Het college ziet af van verhaal in rechte als het totaal te verhalen bedrag lager is dan € 500,-; er geen achterstand in betaling is en de lopende verhaalsbijdrage is beëindigd.
Artikel 8. Onderzoek naar draagkracht
Er wordt onderzoek verricht naar de verhaalsbijdrage. Als de omstandigheden van de belanghebbende zodanig zijn gewijzigd dat hij/zij meer kan bijdragen, dan wordt de betalingsverplichting opnieuw vastgesteld. Om praktische redenen wordt de betalingsverplichting niet gewijzigd vastgesteld als de draagkracht minimaal is gewijzigd. In dit artikel is hiervoor een richtbedrag opgenomen.

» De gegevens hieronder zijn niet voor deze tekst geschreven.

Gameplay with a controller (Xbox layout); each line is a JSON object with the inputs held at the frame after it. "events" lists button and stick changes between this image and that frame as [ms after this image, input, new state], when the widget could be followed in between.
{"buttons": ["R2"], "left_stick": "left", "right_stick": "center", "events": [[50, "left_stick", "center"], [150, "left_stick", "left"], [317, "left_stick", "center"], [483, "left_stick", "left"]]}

De beleidsregels verhaal treden per 1 oktober 2009 in werking. De vorige beleidsregels waren gericht op de WWB. Deze beleidsregels betreffen ook de WIJ. In de WIJ is overgangsrecht van 12 maanden geregeld voor burgers tot 27 jaar die op 30 september 2009 onder de WWB vallen. Voor deze burgers blijft de WWB tot 1 juli 2010 gelden. Aangezien de nieuwe beleidsregels geen ongunstige effecten kennen, is gemeentelijk overgangsrecht niet aan de orde.